Efendimin emri üzerine geldiğim bu zamana ömrüm vefa ederse bir daha gelmek isterim.

Saçmalık! Nasıl olabilir? Allah’ım aklımı koru! Üç metre yükseklikte havada asılı bir adam! Hiçbir şey yok. Havada öylece asılı! Mümkün olabilir mi bu? Taksim. Galata yokuşunun başı. Altı otuz iki. Etraf kalabalık. Kimse ne yapacağını bilmiyor. Polis arabalarının sirenleri duyulmaya başladı. Kalabalığı aşıp alana ulaşmaları pek kolay olmayacak. Nasıl olduğuna bir türlü anlam veremiyorum. Kafası önüne eğik kolları iki yana doğru açılmış beyazlar içinde bir adam. Beyaz ten, kumral saç, boynunu kapatacak uzunlukta bir sakal. El ve ayaklar yıpranmış hatta garip bir şekilde gölge gölge siyah lekeler var. Kırklı yaşlarda biri olmalı. Gördüğüm kadarıyla bir yara izi yok. Yaşıyor olabilir mi?

“Yarım saattir buradayım hiç kıpırdadığını görmedim,” dedi yanımdaki adam. Polis alanın etrafına emniyet şeridini çekmeye başladı. Kimse alandan uzaklaşmak istemiyor. Bir yandan fotoğraf çekip bir yandan da yakınlarını arıyorlar. Allah Allah!Papaz kıyafeti giymiş bir grup adam havada asılı adamın kendilerine verilmesinde ısrarcılar. İlk gören genç bir müezzin olmuş. Sabah namazı vakti camiye giderken birden karşısında gördüğünü, emin olamadığını ama yaklaştıkça yanılmadığını anladığını söylemiş. Şimdi hiçbir şey söylemeden öylece bakıyor.
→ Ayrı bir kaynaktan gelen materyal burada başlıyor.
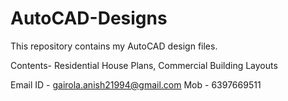 # AutoCAD-Designs

This repository contains my AutoCAD design files.

Contents- Residential House Plans, Commercial Building Layouts

Email ID - gairola.anish21994@gmail.com
     Mob -  6397669511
Tekrar sorulunca “Havada sizin gördüğünüz gibi asılı duruyordu, başka da bir şey bilmiyorum!” diyerek polisin yanından uzaklaştı. Polis anonsu yeniden duyuluyor. Kalabalık dağıtılmak istense de hiç kimse gitmeye niyetli değil anlaşılan. Kadın erkek çoluk çocuk hepsi meydanın hayretinin içinde olayın çözülmesini bekliyor. Kalabalığın arasında yeni mırıldanmalar işitiyorum.

— Ya oysa?

— Olabilir mi?

— Geldi demek.

— Niye buraya geldi peki? Gelse hem Kudüs’e gelmez miydi..? Akılları uçmuş bu insanların. Ne yani İsa peygamber mi şimdi? Taksim meydanına niye gelsin ki..? Mümkün olmayanı mucizeye yormak... Bilemeyiz ki! Hem belki mümkün, belki mucize...

— Ayakları da çok yıpranmış.

— Az çile çekmedi bizler için.

— Kafası eğik olmasa belki daha rahat tanırdık.

Allah’ım sen aklıma mukayyet ol! Kimse “Bu adam üç metre yükseklikte havada nasıl asılı duruyor?” diye sormayacak mı? Sağ yanımdaki teyzelerden biri “Süleyman’nın tahtını götürenler mi getirdi bu adamı yoksa evladım,” dedi fısıldayarak. Bilmem ki teyzecim, hem ne tahtı ne Süleyman’ı, onları da karıştırma şimdi. Polis şeridini aşmaya çalışan papaz efendiler bir yandan okumaya başladılar, bir yandan da “Bir an önce konsile gidilmeli! Bu iş çözülmeli, tarih buna şahitlik etmeli,” diye hararetli hararetli konuşuyorlar...

— “Başlangıçta O,Tanrı’yla birlikteydi. Her şey O’nun aracılığıyla var oldu, var olan hiçbir şey O’nsuz olmadı.

Efendimiz İsa! Logos! Tanrının kelimesi geri mi döndü yoksa!

— O zaman İnciller yeniden değerlendirilmeli, aramızdaysa eğer bunca kelimeye gerek var mı artık? Bir an önce Vatikan’a ulaşmalıyız, konsil için yer ve zaman belirlenmeli!

Ooo, demek bir konsil daha! Yirmi birinci yüzyıl Taksim konsili. Kendi kendime konuşmayı kesip etrafa bakınıyorum tekrar. Polis müdahale etmekte çekiniyor hâlâ. Sağlık görevlileri ve bilim adamlarının hazırlıklarını tamamlamaları bekleniyor. Ne olduğunun anlaşılması için her sahadan uzmana ihtiyaç olduğu kesin ama çözülüp çözülemeyeceği muamma.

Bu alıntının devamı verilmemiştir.